Figure 3.

Caspase-3 is required for axon degeneration following NGF withdrawal. A, E12.5 DRG explants from wild-type (WT) and Caspase-3 knockout (KO) mice were cultured for 2 days and subsequently deprived of NGF for 24 h using a function blocking antibody. WT explants had completely degenerated while we observed no apparent degeneration in the Caspase-3 KO. B, Identical findings were seen in Campenot chambers. Representative images are shown of three rows of axons per genotype. WT degeneration is shown after 36 h in anti-NGF, while the Caspase-3 KO cultures are shown following 60 h in anti-NGF to illustrate the magnitude of the protection observed.

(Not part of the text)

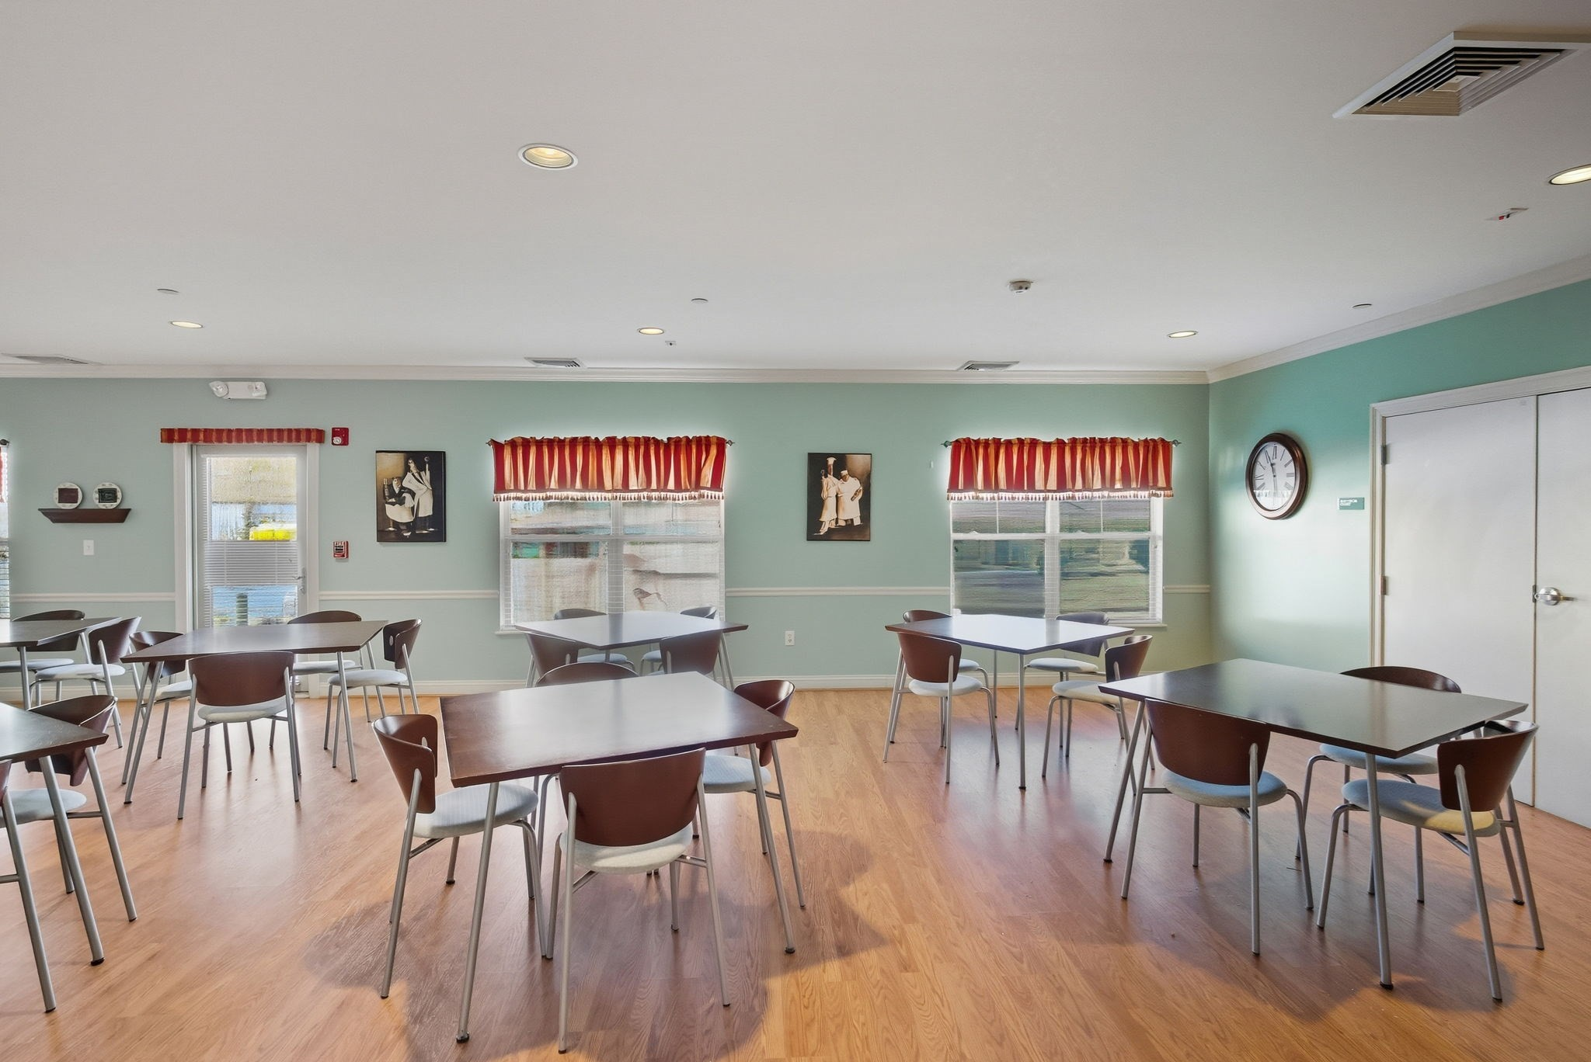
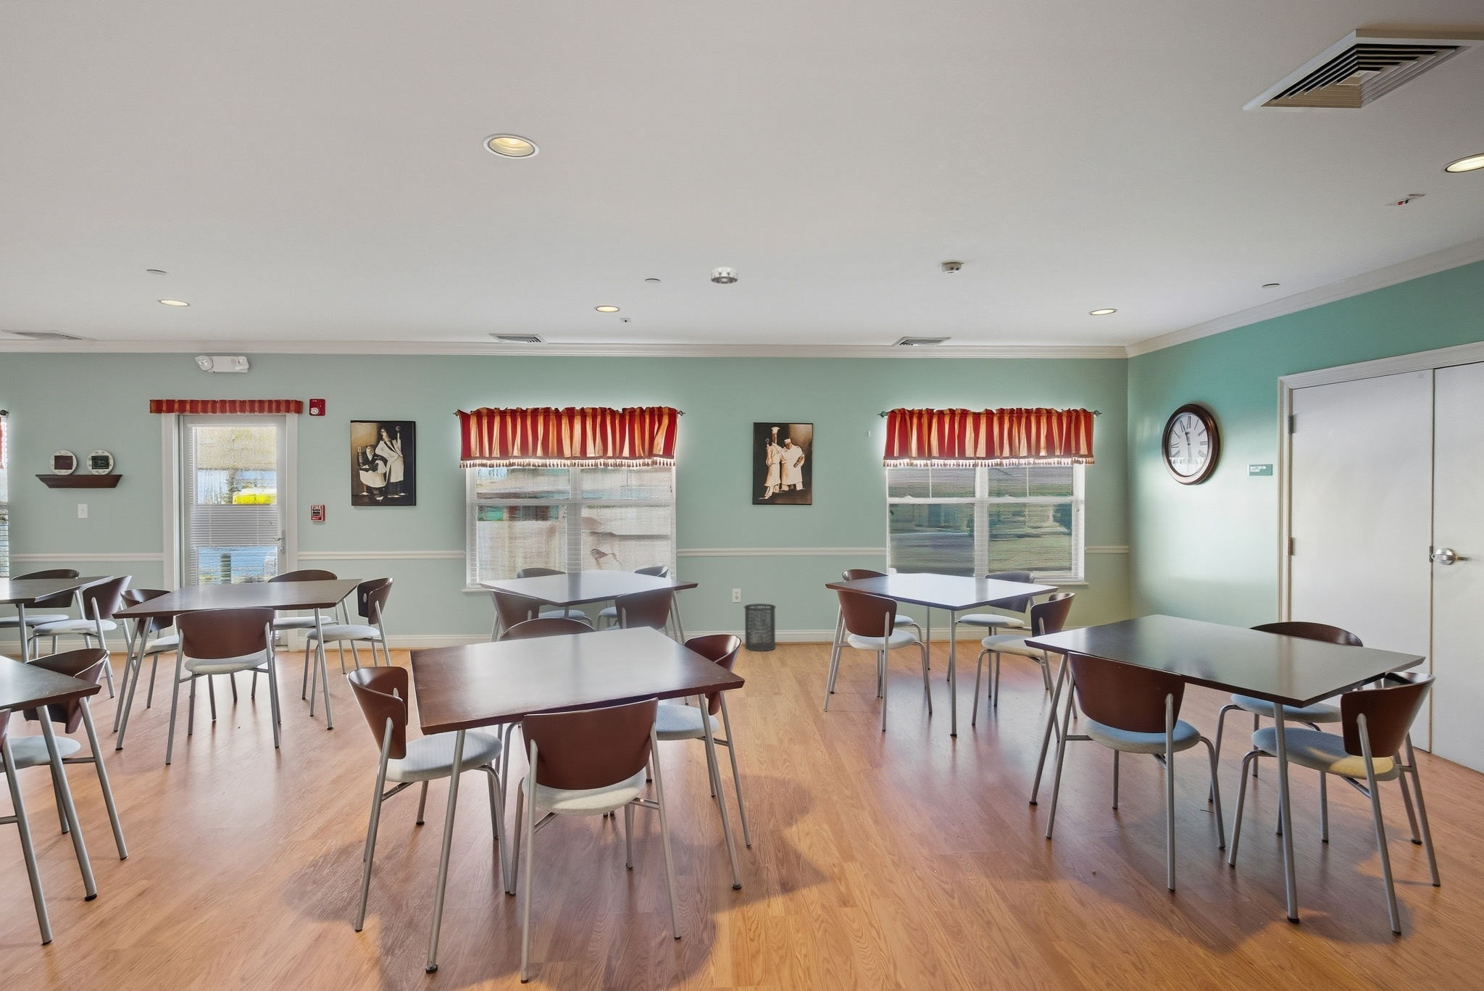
+ trash can [743,603,776,651]
+ smoke detector [710,267,739,284]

C, Quantification of phenotype from B. Axons are significantly protected from NGF deprivation at both 36 and 60 h; n = 6 Campenot chambers per genotype per time; *p < 0.001 at each time point, Student's t test. D, We observed protection against anti-NGF in Campenot chamber cultures treated with 30 μm z-DEVD-Fmk when the axons were from Caspase-3 heterozygous (Het) mice, whereas no protective effect was observed in WT axons. Representative images from the 36 h time point. E, Quantification of D. Significant protection is observed at the 36 h time point (p < 0.001, Student's t test, n = 5 per condition) but not at 60 h. Axons are visualized by TuJ1 immunoreactivity (A, B, D). F, Cleavage of Caspase-6 is visualized by immunostaining in WT explants deprived of NGF for 12 h. This cleavage is eliminated in Caspase-3 knockout explants. G, No apparent protection from injury-induced Wallerian degeneration of axons was observed in Caspase-3 knockout explants following physical severing of proximal axons in vitro. Caspase-6 knockout explants were also not protected (data not shown). H, Similarly, loss of Caspase-3 does not protect axons in Campenot chambers from degeneration elicited by the chemotherapeutic agent vincristine.